Take the entries below and return them unchanged.

:: Data under study ::

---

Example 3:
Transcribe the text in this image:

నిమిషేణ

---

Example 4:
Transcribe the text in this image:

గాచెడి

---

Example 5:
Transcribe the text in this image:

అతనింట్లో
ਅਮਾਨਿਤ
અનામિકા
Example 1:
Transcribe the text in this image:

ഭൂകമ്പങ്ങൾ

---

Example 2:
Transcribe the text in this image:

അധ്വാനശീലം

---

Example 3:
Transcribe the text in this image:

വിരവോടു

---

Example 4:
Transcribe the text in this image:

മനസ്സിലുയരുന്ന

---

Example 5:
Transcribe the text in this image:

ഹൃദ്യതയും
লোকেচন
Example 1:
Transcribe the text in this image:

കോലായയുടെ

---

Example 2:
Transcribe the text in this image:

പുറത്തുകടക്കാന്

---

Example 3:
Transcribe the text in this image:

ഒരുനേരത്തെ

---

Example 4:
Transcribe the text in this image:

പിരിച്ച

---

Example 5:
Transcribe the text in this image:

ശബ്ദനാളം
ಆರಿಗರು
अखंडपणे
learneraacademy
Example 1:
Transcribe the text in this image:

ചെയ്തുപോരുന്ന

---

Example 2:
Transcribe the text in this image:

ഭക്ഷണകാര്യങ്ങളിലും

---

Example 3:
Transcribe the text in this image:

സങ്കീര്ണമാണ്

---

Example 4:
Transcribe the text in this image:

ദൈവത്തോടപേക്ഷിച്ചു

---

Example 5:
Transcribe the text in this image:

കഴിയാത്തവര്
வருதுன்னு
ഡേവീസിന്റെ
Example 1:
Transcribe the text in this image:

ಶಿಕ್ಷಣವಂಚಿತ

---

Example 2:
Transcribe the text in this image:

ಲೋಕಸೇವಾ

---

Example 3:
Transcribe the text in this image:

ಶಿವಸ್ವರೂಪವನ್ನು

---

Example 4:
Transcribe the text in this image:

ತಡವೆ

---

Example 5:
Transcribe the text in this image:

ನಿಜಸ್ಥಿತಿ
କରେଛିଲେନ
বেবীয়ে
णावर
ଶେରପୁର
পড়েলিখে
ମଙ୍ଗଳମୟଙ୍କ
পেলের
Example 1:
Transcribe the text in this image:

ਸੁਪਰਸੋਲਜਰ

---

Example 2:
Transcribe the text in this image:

:::

## Written solution
---

Example 3:
Transcribe the text in this image:

నిమిషేణ

---

Example 4:
Transcribe the text in this image:

గాచెడి

---

Example 5:
Transcribe the text in this image:

అతనింట్లో
ਅਮਾਨਿਤ
અનામિકા
Example 1:
Transcribe the text in this image:

ഭൂകമ്പങ്ങൾ

---

Example 2:
Transcribe the text in this image:

അധ്വാനശീലം

---

Example 3:
Transcribe the text in this image:

വിരവോടു

---

Example 4:
Transcribe the text in this image:

മനസ്സിലുയരുന്ന

---

Example 5:
Transcribe the text in this image:

ഹൃദ്യതയും
লোকেচন
Example 1:
Transcribe the text in this image:

കോലായയുടെ

---

Example 2:
Transcribe the text in this image:

പുറത്തുകടക്കാന്

---

Example 3:
Transcribe the text in this image:

ഒരുനേരത്തെ

---

Example 4:
Transcribe the text in this image:

പിരിച്ച

---

Example 5:
Transcribe the text in this image:

ശബ്ദനാളം
ಆರಿಗರು
अखंडपणे
learneraacademy
Example 1:
Transcribe the text in this image:

ചെയ്തുപോരുന്ന

---

Example 2:
Transcribe the text in this image:

ഭക്ഷണകാര്യങ്ങളിലും

---

Example 3:
Transcribe the text in this image:

സങ്കീര്ണമാണ്

---

Example 4:
Transcribe the text in this image:

ദൈവത്തോടപേക്ഷിച്ചു

---

Example 5:
Transcribe the text in this image:

കഴിയാത്തവര്
வருதுன்னு
ഡേവീസിന്റെ
Example 1:
Transcribe the text in this image:

ಶಿಕ್ಷಣವಂಚಿತ

---

Example 2:
Transcribe the text in this image:

ಲೋಕಸೇವಾ

---

Example 3:
Transcribe the text in this image:

ಶಿವಸ್ವರೂಪವನ್ನು

---

Example 4:
Transcribe the text in this image:

ತಡವೆ

---

Example 5:
Transcribe the text in this image:

ನಿಜಸ್ಥಿತಿ
କରେଛିଲେନ
বেবীয়ে
णावर
ଶେରପୁର
পড়েলিখে
ମଙ୍ଗଳମୟଙ୍କ
পেলের
Example 1:
Transcribe the text in this image:

ਸੁਪਰਸੋਲਜਰ

---

Example 2:
Transcribe the text in this image:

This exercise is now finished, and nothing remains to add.